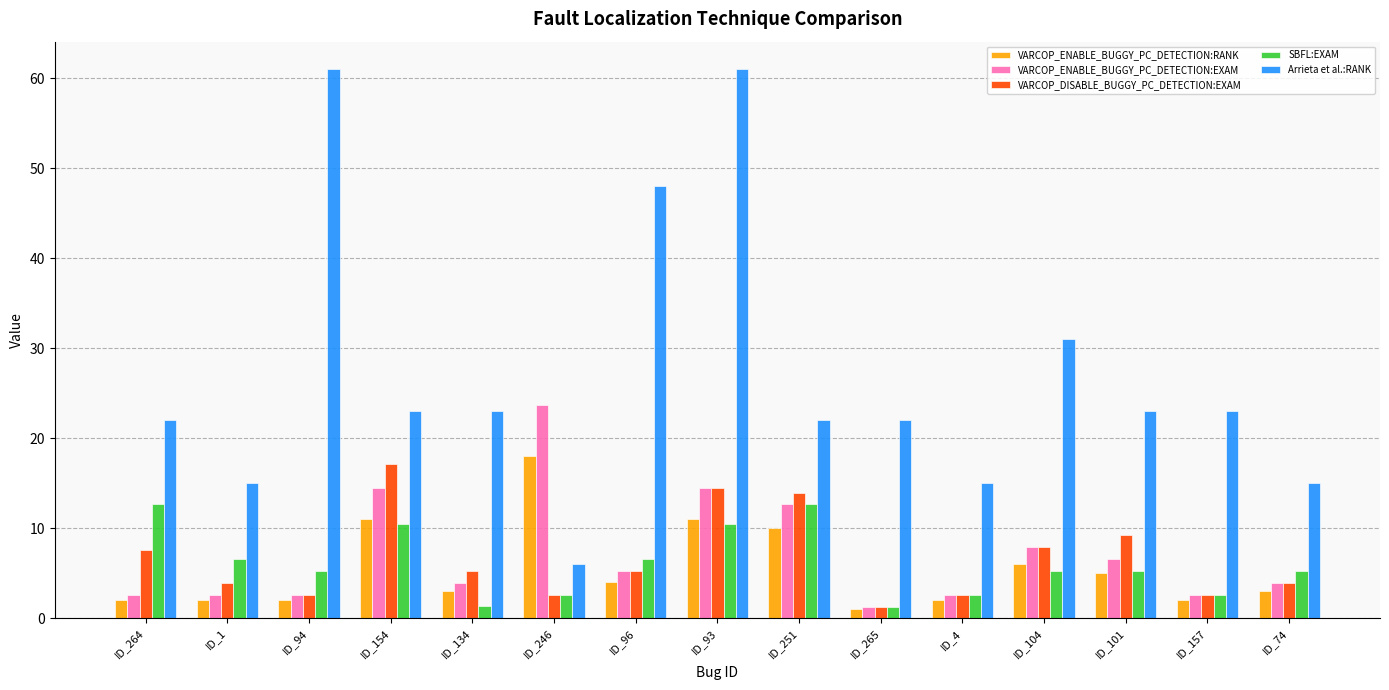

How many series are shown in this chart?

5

* * *

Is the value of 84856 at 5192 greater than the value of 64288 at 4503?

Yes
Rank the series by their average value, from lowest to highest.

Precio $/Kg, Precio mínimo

**Try it**
Reproduce everything from the line containing "Is the value" down to the line containing "Precio $/Kg, Precio mínimo", including both of those lines, with no changes.

**Reply**
Is the value of 84856 at 5192 greater than the value of 64288 at 4503?

Yes
Rank the series by their average value, from lowest to highest.

Precio $/Kg, Precio mínimo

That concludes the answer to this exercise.